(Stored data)
- - - -

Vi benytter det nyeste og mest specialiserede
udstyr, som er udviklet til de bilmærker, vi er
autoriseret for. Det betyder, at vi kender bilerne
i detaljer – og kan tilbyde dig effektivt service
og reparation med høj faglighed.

- - - -

Once more, write out the records in full, exactly as they appear.

Vi benytter det nyeste og mest specialiserede
udstyr, som er udviklet til de bilmærker, vi er
autoriseret for. Det betyder, at vi kender bilerne
i detaljer – og kan tilbyde dig effektivt service
og reparation med høj faglighed.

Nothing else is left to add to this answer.